Travail demandé
**A.** Relevez toutes les personnes et tous les personnages désignés par leur nom dans la critique d'Expiation.
**B.** Poursuivez la critique d'Expiation à partir de sa dernière phrase.

Texte proposé
Expiation de Ian McEwan
20/06/2016
Expiation de Ian McEwan, Folio, 2005, 488p.
Suite à ma découverte très plaisante de Ian McEwan avec Sur la plage de Chesil, je n'ai glané que des éloges d'un autre de ses romans (jusqu'alors inconnu à mon bataillon, je l'avoue) : Expiation. Un élément a retenu alors tout particulièrement mon attention et précipita non seulement l'achat mais la lecture du dit-titre : la question de l'écriture romanesque.
En 1935, Briony est une jeune demoiselle de treize totalement obnubilée par l'écriture. On peut, très franchement, parler d'une sorte d'obsession. Son quotidien, précieux et ordonné au centimètre près, est l'occasion perpétuelle d'une création ou, du moins, d'un projet créatif. Au début du récit, elle s'apprête à jouer sa première pièce avec des cousins fraîchement arrivés pour l'été. Briony se révèle très vite autoritaire, presque maniaque et, surtout, persuadée de décrypter au plus près faits et gestes tandis qu'elle ne fait que lire l'existence des gens qui l'entourent comme un roman à ciel ouvert : il y a bien du vrai, mais où commence l'imagination ?
Autour de cette auteure en devenir, évolue sa soeur Cecilia, elle aussi en pleine construction. Ce n'est plus l'adolescence qu'elle franchit mais l'âge adulte, où il lui faut doser l'affirmation de soi et comprendre ce qu'on ressent exactement entre le dégoût, la colère et l'attirance.

Bloc de données
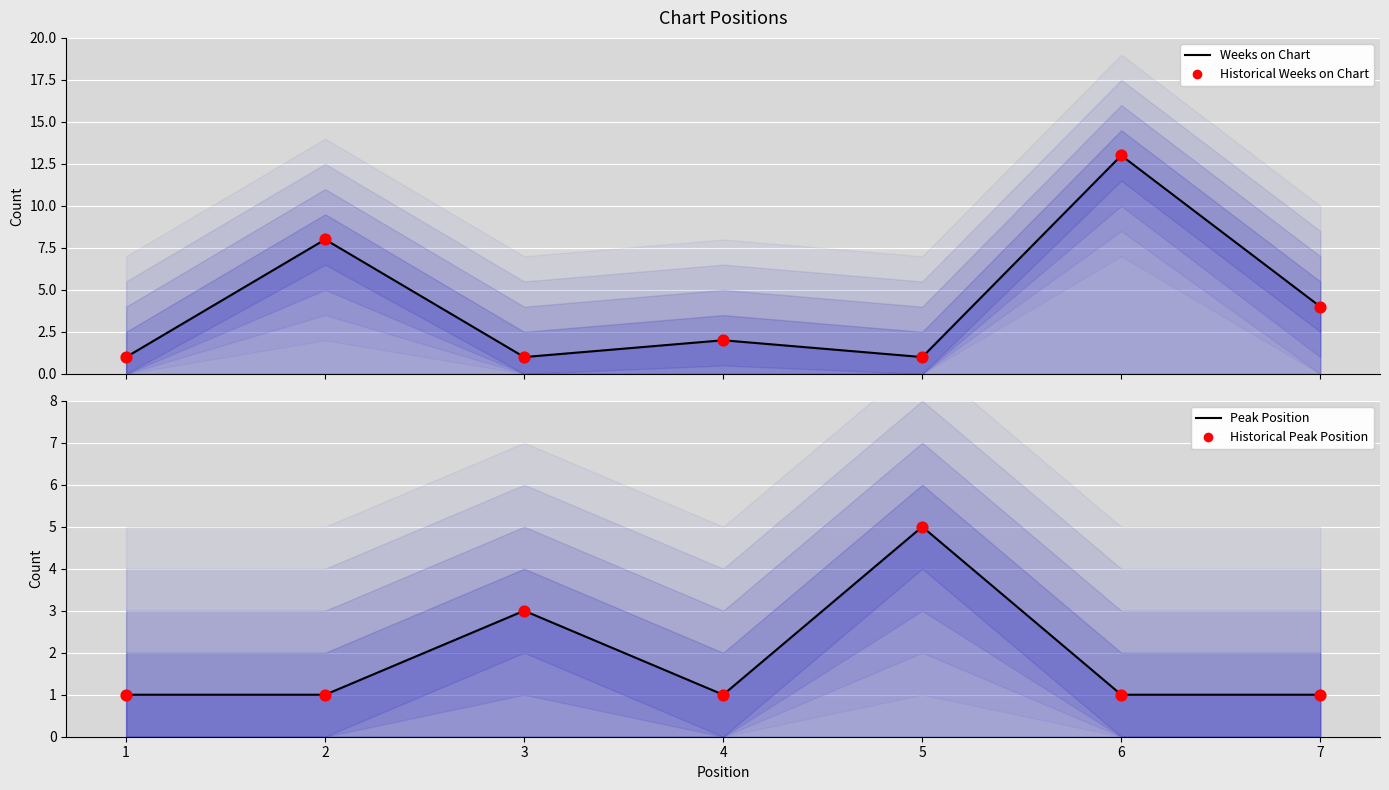

Which series contains the highest Y value?

Weeks on Chart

Liste des réponses
**A.** Ian McEwan, Briony, Cecilia

**B.**
Le problème lorsque bien des êtres se cherchent et cherchent à comprendre les autres et le monde, c'est qu'ils n'aboutissent pas tous aux mêmes conclusions. Briony, pour le malheur de beaucoup, aboutira à une réponse romanesque dont elle est l'héroïne tragique salvatrice. Échec cuisant.
Quelques années plus tard, lorsqu'un peu de maturité et la tornade de la Seconde Guerre Mondiale seront passées par là , il sera tant de retrouver nos personnages sur le cheminement du pardon et de l'expiation.
Le début m'a déroutée : j'y retrouvais exactement un McEwam woolfien (je n'ai pu m'empêcher de sourire et d'acquiescer en lisant une référence aux Vagues de Woolf au fil du livre, d'ailleurs) mais je ne saisissais pas exactement où il m'emmenait. Soit, je ne boudais pas mon plaisir au départ : les pages relatives à Briony sont subtiles et savoureuses. Quel talent de saisir avec tant d'acuité le passage compliqué de l'adolescence et l'émergence d'un écrivain qui se cherche et se construit ! Malheureusement, je me suis très vite aperçue qu'absolument tous les personnages du roman m'irritaient profondément. Impossible de ressentir autre chose que de l'ennui chatouilleux pour Briony - les réflexions sur l'écriture et son processus mises à part -, pour Cecilia et les autres (dont j'ai déjà oublié les prénoms). Par conséquent, la première partie est lentement devenue un exercice de persévérance, m'accrochant péniblement à la promesse que bientôt, je n'allais plus pouvoir lâcher le livre.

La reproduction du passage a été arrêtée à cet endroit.